*Problems to work on*
(a) In the starshield comment, rewrite the passage from "Of course, further" to "such a problem.", putting "wobble" in place of "wiggle".
(b) Condense the paragraph of the starshield comment that begins "I guess, since there aren't really any notable gravitational" into a shorter version that keeps its main facts.

*Source text*
'''

      Of course, further is also inevitable, because your telescope is going to be traveling at high speed.

      • From goatguy-
        Thanks again. Turns out that you are again (why am I not surprised?) right again about the size of the starshield being significant with increasing scope-shield separation.

        With a distance of 800 AU (1.197×10¹⁴ m), and a scope diameter of 0.15 meters, at 1,000 km shield-scope distance, the shield needs to be 11.5 m diameter.

        The real problem is that the about-the-axis wiggle is 0 … zero. Because this is an exact solution. Not terribly useful. Double the star shield diameter, and you only double the about-axis umbral spot size. Dang! Not overly useful. Well, since both the scope and the shield would be actively jiggered to remain in alignment, maybe it isn’t such a problem.

        I guess, since there aren’t really any notable gravitational or other inertial-challenging forces working on a spacecraft at 800 AU, well, once aligned and calibrated, such a system could rather easily remain so aligned for years. With an optical amplification of billions of times, and a spacial magnification of well over 1,000,000 times, it really would represent a fine, fine telescope, even if eternally focussed on one stellar planetary system, parsecs away.
'''
*Collection entries*
'''
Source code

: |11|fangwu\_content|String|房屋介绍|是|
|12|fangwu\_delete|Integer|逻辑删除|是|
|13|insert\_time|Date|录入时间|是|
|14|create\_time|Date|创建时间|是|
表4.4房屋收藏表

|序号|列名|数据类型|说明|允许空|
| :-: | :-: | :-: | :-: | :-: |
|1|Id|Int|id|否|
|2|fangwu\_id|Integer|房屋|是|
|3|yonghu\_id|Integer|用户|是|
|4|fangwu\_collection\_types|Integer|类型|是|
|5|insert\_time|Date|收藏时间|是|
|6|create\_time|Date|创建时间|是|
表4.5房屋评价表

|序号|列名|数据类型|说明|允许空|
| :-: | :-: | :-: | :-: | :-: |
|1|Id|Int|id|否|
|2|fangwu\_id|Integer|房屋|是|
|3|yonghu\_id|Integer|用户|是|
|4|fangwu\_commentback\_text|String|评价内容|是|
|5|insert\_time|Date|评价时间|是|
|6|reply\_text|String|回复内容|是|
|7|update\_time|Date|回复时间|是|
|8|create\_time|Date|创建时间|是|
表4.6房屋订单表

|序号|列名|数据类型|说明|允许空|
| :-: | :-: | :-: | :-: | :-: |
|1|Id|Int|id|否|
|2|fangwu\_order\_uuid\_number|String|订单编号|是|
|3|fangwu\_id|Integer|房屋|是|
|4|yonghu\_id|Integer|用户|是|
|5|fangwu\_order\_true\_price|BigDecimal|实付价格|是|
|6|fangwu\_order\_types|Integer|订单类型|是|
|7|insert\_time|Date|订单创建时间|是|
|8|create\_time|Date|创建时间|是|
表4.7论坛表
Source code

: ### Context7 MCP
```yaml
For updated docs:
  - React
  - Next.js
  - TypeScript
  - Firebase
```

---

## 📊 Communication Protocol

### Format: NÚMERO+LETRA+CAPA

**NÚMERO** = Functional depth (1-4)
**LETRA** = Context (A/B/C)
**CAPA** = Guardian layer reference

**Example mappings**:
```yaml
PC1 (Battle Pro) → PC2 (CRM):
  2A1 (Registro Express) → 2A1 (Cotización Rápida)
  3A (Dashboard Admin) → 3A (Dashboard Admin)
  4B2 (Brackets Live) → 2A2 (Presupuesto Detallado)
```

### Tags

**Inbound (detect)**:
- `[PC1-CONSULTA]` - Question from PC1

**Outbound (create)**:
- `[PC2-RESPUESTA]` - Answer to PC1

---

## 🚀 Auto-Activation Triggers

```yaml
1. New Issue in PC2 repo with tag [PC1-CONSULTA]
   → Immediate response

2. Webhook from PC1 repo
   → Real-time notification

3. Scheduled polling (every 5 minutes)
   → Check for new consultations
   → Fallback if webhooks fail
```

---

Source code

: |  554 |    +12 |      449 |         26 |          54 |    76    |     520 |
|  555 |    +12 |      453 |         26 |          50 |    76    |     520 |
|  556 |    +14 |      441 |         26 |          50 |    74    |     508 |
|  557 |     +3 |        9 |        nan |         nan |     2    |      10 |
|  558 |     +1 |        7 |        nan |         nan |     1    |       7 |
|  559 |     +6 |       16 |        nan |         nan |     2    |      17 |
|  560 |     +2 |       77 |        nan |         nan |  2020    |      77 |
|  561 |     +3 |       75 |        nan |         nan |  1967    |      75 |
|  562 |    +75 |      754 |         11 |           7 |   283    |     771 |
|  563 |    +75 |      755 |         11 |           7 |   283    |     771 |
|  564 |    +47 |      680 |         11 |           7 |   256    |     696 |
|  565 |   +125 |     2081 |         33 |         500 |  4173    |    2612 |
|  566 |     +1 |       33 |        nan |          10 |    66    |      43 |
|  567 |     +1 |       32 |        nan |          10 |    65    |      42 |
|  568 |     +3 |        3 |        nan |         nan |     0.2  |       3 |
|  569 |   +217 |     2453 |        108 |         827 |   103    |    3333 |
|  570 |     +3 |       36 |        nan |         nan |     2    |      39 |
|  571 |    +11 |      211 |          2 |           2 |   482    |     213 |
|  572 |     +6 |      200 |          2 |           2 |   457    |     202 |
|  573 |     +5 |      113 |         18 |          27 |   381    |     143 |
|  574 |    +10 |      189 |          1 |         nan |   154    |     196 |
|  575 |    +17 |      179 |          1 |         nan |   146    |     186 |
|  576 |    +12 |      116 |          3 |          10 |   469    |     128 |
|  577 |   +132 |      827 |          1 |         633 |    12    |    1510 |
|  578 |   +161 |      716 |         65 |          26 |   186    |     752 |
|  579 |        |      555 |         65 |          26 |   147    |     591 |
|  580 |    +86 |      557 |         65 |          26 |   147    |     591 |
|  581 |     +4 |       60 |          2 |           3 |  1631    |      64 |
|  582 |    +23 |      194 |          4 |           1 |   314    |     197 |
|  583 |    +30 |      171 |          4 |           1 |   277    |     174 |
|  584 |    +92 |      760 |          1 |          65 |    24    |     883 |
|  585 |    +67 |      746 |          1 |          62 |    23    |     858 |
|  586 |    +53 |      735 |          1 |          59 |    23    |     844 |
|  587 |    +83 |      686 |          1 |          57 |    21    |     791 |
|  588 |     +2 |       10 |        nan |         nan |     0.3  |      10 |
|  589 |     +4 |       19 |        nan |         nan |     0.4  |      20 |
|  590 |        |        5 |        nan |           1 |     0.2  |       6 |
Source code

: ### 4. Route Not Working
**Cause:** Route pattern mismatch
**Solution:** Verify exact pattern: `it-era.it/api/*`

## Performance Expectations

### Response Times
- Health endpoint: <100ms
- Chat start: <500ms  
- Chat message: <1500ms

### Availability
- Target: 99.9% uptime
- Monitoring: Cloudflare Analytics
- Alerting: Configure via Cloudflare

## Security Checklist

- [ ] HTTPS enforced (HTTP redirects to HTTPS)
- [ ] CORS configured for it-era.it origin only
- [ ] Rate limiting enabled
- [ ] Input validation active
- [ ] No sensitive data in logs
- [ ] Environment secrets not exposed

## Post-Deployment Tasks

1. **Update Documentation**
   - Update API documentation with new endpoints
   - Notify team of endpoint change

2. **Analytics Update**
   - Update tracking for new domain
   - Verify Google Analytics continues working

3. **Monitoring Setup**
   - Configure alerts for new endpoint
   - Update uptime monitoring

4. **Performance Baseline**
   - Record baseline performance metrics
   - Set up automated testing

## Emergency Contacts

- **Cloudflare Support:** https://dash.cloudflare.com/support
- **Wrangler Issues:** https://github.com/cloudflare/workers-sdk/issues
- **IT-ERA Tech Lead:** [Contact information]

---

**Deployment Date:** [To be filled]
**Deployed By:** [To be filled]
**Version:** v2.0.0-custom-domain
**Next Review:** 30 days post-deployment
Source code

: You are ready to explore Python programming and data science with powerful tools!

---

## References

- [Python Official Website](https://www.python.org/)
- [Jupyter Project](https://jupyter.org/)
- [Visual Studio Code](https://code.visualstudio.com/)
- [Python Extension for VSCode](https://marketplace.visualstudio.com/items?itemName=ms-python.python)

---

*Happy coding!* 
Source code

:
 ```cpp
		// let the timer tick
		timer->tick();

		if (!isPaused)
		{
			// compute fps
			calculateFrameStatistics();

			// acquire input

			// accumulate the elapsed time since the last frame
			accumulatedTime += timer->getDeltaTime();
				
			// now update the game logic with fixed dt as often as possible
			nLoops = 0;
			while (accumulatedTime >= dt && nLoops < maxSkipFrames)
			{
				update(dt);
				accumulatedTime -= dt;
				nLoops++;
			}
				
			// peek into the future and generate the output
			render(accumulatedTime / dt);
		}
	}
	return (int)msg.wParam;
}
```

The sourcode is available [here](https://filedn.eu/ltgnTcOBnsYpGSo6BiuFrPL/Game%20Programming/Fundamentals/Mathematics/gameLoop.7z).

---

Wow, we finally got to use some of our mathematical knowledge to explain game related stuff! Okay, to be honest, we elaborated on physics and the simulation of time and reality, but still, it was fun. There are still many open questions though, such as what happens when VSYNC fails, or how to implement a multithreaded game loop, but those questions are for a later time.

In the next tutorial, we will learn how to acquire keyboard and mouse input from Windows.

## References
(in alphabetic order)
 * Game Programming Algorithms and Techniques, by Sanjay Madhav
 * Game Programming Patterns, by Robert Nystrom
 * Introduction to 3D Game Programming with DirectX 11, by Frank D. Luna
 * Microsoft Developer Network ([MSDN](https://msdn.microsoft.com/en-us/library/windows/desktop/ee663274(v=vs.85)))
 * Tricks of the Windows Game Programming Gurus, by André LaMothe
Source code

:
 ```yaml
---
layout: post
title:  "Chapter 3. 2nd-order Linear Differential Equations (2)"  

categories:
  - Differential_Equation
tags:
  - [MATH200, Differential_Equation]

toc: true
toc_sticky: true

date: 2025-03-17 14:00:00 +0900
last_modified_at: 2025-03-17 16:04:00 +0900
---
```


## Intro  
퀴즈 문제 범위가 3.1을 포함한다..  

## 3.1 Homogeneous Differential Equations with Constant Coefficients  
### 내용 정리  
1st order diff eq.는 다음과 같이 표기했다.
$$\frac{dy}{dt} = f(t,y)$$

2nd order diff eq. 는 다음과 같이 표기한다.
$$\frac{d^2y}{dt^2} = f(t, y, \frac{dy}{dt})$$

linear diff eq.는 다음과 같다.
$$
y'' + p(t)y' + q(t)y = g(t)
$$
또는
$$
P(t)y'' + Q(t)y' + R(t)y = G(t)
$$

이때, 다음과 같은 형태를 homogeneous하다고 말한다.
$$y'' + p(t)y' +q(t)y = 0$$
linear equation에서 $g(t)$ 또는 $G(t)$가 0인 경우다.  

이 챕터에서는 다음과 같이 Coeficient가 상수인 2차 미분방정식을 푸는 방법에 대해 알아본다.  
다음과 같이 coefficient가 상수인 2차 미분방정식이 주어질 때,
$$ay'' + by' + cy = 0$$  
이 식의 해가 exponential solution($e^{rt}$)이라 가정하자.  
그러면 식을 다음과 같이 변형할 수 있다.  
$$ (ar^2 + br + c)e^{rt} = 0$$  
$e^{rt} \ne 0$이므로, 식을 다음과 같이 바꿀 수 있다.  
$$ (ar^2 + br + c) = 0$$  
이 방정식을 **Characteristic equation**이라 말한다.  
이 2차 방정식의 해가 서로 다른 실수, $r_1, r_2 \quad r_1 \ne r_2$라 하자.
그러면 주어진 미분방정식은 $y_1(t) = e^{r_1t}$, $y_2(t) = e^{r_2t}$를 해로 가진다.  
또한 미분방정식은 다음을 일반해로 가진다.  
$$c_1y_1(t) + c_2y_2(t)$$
'''
*Responses by task*
(a)
Of course, further is also inevitable, because your telescope is going to be traveling at high speed.

      • From goatguy-
        Thanks again. Turns out that you are again (why am I not surprised?) right again about the size of the starshield being significant with increasing scope-shield separation.

        With a distance of 800 AU (1.197×10¹⁴ m), and a scope diameter of 0.15 meters, at 1,000 km shield-scope distance, the shield needs to be 11.5 m diameter.

        The real problem is that the about-the-axis wobble is 0 … zero. Because this is an exact solution. Not terribly useful. Double the star shield diameter, and you only double the about-axis umbral spot size. Dang! Not overly useful. Well, since both the scope and the shield would be actively jiggered to remain in alignment, maybe it isn’t such a problem.

(b) A spacecraft at 800 AU faces no notable gravitational or other inertia-challenging forces, so once the system is aligned and calibrated, it could easily stay aligned for years. With optical amplification of billions of times and a magnification of well over 1,000,000 times, it would be a very fine telescope, even if permanently focused on one stellar planetary system parsecs away.